▶ Exercise
Please edit the passage on clutter and time debt from the part starting with "When I returned" and going on through "some stuff away.", replacing "sports equipment" with "camping gear". Give back only that edited part.

▶ Quoted passage
Distractions come in many costumes. Some appeal to our desire for pleasure and some appeal to our desire to see ourselves as good people. One thing they all have in common is that they suck up time.

Some friends and I noticed how many of the folks we care about find themselves in debt -not just financial debt, but overwhelming time debt. So many people (especially women) feel they do not have enough time for their families, for their jobs,  for their friends, for their church families, for the community, for healthy recreation, for their own spiritual growth –for sleep. They run from early in the morning until late at night, eating the bread of painful labours, with hardly a moment to sit quietly, enjoy creation and just be.

We know about the problem here in North America of the acceptance of  living in debt as a “normal” lifestyle. Some folks are meeting all their financial obligations, but living in overwhelming time debt. They simply have none to spare – and you can’t borrow time from any institution after filling out a few applications. When children are grown, they are grown; you can’t get those years back. When friends and family pass on, the time for being with them is gone, no extensions available. So many older folks who say they wish they had spent their time more wisely are watching their own children’s and grandchildren’s calendars fill up to an even greater degree than their own did.

When I returned from living in a small space with minimal furnishings for several months I was surprised by how much stuff was stashed in my house that I never missed. I began to mentally calculate how much rent I ought to charge these things for taking up room in limited storage spaces. Then I quit. It was ridiculous how much the clothes and sports equipment I hadn’t used in five years cost to store. It was time to give some stuff away.

▶ Extracted entries

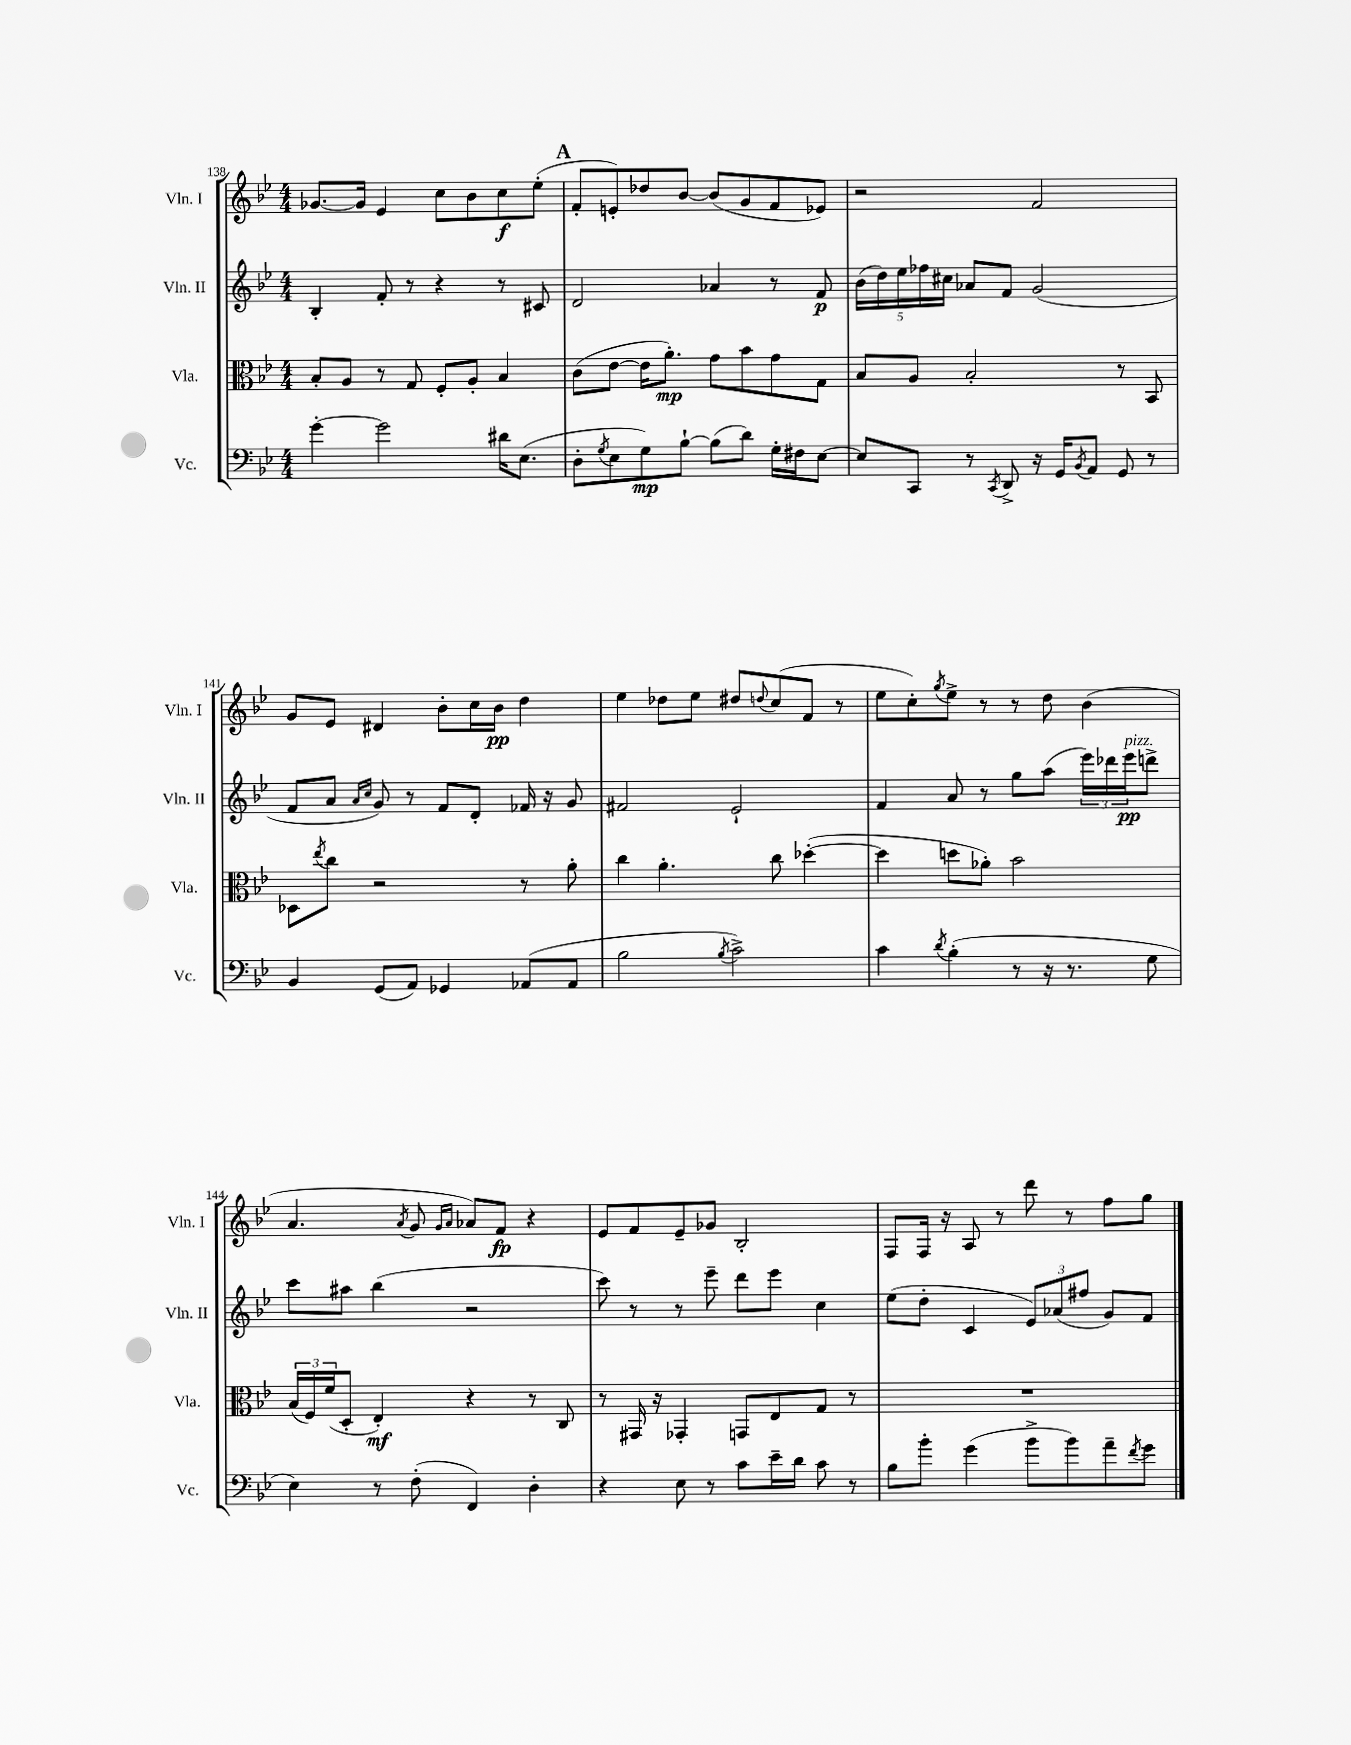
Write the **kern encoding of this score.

**kern	**kern	**kern	**kern
*staff4	*staff3	*staff2	*staff1
*clefF4	*clefC3	*clefG2	*clefG2
*k[b-e-]	*k[b-e-]	*k[b-e-]	*k[b-e-]
*M4/4	*M4/4	*M4/4	*M4/4
[4g'	8B-'	4B-'	[8.g-
.	8A	.	.
.	.	.	16g-]
2g]	8r	8f'	4e-
.	8G	8r	.
.	8F'	4r	8cc
.	8A'	.	8b-
16d#	4B-	8r	8cc
(8.E-	.	.	.
.	.	8c#	(8ee-'
=	=	=	=
8D'	(8c	2d	8f'
8qG	.	.	.
8E-	[8e-	.	8e')
8G)	16e-]	.	8dd-
.	8.a')	.	.
[8B-`	.	.	[8b-
(8B-]	8g	4a-	(8b-]
8d)	8b-	.	8g
16G'	8g	8r	8f
16F#	.	.	.
[8E-	8G	8f	8e-)
=	=	=	=
8E-]	8B-	(20b-	2r
.	.	20dd)	.
.	.	20ee-	.
8CC	8A	.	.
.	.	20ff-	.
.	.	20cc#	.
8r	2B-'	8a-	.
8qCC	.	.	.
8DD^	.	8f	.
16r	.	(2g	2f
16GG	.	.	.
8qBB-	.	.	.
8AA	.	.	.
8GG	8r	.	.
8r	8BB-	.	.
=	=	=	=
4BB-	8D-	8f	8g
.	8qee-	.	.
.	8cc	8a	8e-
.	.	16qqa	.
.	.	16qqcc	.
(8GG	2r	8g)	4d#
8AA)	.	8r	.
4GG-	.	8f	8b-'
.	.	8d'	16cc
.	.	.	16b-
(8AA-	8r	16f-	4dd
.	.	16r	.
8AA-	8a'	8g	.
=	=	=	=
2B-	4cc	2f#	4ee-
.	4.a'	.	8dd-
.	.	.	8ee-
8qB-	.	.	.
2c^)	.	2e-`	8dd#
.	.	.	8qqdd
.	8cc	.	(8cc
.	([4dd-'	.	8f
.	.	.	8r
=	=	=	=
4c	4dd-]	4f	8ee-
.	.	.	8cc')
8qd	.	.	8qgg
(4B-'	8dd	8a	8ee-^
.	8a-')	8r	8r
8r	2b-	8gg	8r
16r	.	(8aa	8dd
8.r	.	.	.
.	.	24eee-)	(4b-
.	.	24ddd-	.
.	.	24eee-	.
8G	.	8ddd^	.
=	=	=	=
4E-)	(24B-	8ccc	4.a
.	24F)	.	.
.	(24f	.	.
.	8D'	8aa#	.
8r	4E-')	(4bb-	.
.	.	.	8qa
(8F'	.	.	8g
.	.	.	16qqg
.	.	.	16qqa
4FF)	4r	2r	8a-)
.	.	.	8f
4D'	8r	.	4r
.	8C	.	.
=	=	=	=
4r	8r	8ccc)	8e-
.	16GG#	8r	8f
.	16r	.	.
8E-	4GG-'	8r	8e-~
8r	.	8eee-~	8g-
8c	8GG	8ddd	2B-'
16e-~	8E-	8eee-	.
16d	.	.	.
8c	8G	4cc	.
8r	8r	.	.
=	=	=	=
8B-	1r	(8ee-	8F
8b-'	.	8dd'	16F
.	.	.	16r
(4g	.	4c	8A
.	.	.	8r
8b-^	.	12e-)	8ddd
.	.	(12a-	.
8b-)	.	.	8r
.	.	12ff#	.
8a~	.	8g)	8ff
8qf	.	.	.
8g	.	8f	8gg
==	==	==	==
*-	*-	*-	*-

▶ Answer to this exercise
When I returned from living in a small space with minimal furnishings for several months I was surprised by how much stuff was stashed in my house that I never missed. I began to mentally calculate how much rent I ought to charge these things for taking up room in limited storage spaces. Then I quit. It was ridiculous how much the clothes and camping gear I hadn’t used in five years cost to store. It was time to give some stuff away.